>> Start Source excerpt

Sunday, February 27, 2005

Not quite David vs. Goliath

You know, I don't often tackle writing about subjects that I can't research to death in support of my opinion--truth is, I don't write these articles to publish my opinion as much as to create a clearinghouse for the "facts" of the issue, lest they be forgotten in the commentary.

But I've been chewing on something for a while now, as have many outlets in both the blogosphere and even the mainstream media. The topic, of course, IS the blogosphere and the mainstream media: which medium will dictate the "news" cycle in the future?

Now I'm one to be very cautious of the phenomenon known as "blogger's triumphantism". While I believe the blogosphere has done a decent job of policing the MSM, and has even taken the lead in reporting some stories of significance, there is a limit to the contributions that an internet-only medium can make in today's society. The bottom line, to me, is that convenience still dictates actions across the majority of households in America, and the MSM outlets are far more convenient than the blogosphere, a situation that is unlikely to change anytime soon.

But then I ask the following: how can a medium that offers all the benefits of the blogosphere NOT ascend to the same--or even surpass--status as the MSM? Obviously there are some obstacles for bloggers to overcome, but won't the merits of the system eventually be rewarded? The answer is no, not necessarily--although it is not without hope. There are possibilities for an increased blogger role in the landscape of information processing and reporting. What would it take for the blogosphere to become a mainstay in the majority of households in America in the same way that the MSM is today? In my view, there are three things that would need to happen: a) greater convenience for a multimedia experience by the audience; b) the ability for blogging outlets to play "big game" on an even level with the MSM; and 3) for MSM's credibility to become so suspect that the audience actively seeks an alternative to their habitual news outlets.

>> End Source excerpt

(Challenge):
Please rewrite the stretch of the blog post from "You know, I" through "in the future?", replacing "mainstream media" with "traditional press". The records after this point are separate from the blog post.

>> Start Extracted material

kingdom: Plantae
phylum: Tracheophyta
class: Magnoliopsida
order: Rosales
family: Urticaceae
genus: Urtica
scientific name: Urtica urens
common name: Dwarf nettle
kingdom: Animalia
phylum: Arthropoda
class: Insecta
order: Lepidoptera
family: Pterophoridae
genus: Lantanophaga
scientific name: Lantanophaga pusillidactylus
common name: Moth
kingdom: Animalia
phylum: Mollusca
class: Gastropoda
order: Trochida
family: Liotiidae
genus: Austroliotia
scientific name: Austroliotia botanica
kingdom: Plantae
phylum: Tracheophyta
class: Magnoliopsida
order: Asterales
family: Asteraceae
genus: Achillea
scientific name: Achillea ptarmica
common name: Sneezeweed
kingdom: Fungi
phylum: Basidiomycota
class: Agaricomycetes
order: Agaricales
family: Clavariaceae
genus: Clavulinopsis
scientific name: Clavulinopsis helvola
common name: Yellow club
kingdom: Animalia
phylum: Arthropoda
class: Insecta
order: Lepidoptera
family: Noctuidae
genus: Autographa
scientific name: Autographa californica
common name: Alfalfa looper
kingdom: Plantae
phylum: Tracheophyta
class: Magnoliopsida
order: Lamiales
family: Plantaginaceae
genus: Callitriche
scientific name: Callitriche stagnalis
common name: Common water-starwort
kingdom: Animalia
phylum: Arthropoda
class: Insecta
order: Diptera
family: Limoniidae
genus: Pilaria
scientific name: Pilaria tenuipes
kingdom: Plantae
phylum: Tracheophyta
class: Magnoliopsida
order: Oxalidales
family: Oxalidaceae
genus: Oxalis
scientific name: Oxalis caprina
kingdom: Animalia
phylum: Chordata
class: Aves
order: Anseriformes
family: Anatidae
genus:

>> End Extracted material

(Exercise solution):
You know, I don't often tackle writing about subjects that I can't research to death in support of my opinion--truth is, I don't write these articles to publish my opinion as much as to create a clearinghouse for the "facts" of the issue, lest they be forgotten in the commentary.

But I've been chewing on something for a while now, as have many outlets in both the blogosphere and even the traditional press. The topic, of course, IS the blogosphere and the traditional press: which medium will dictate the "news" cycle in the future?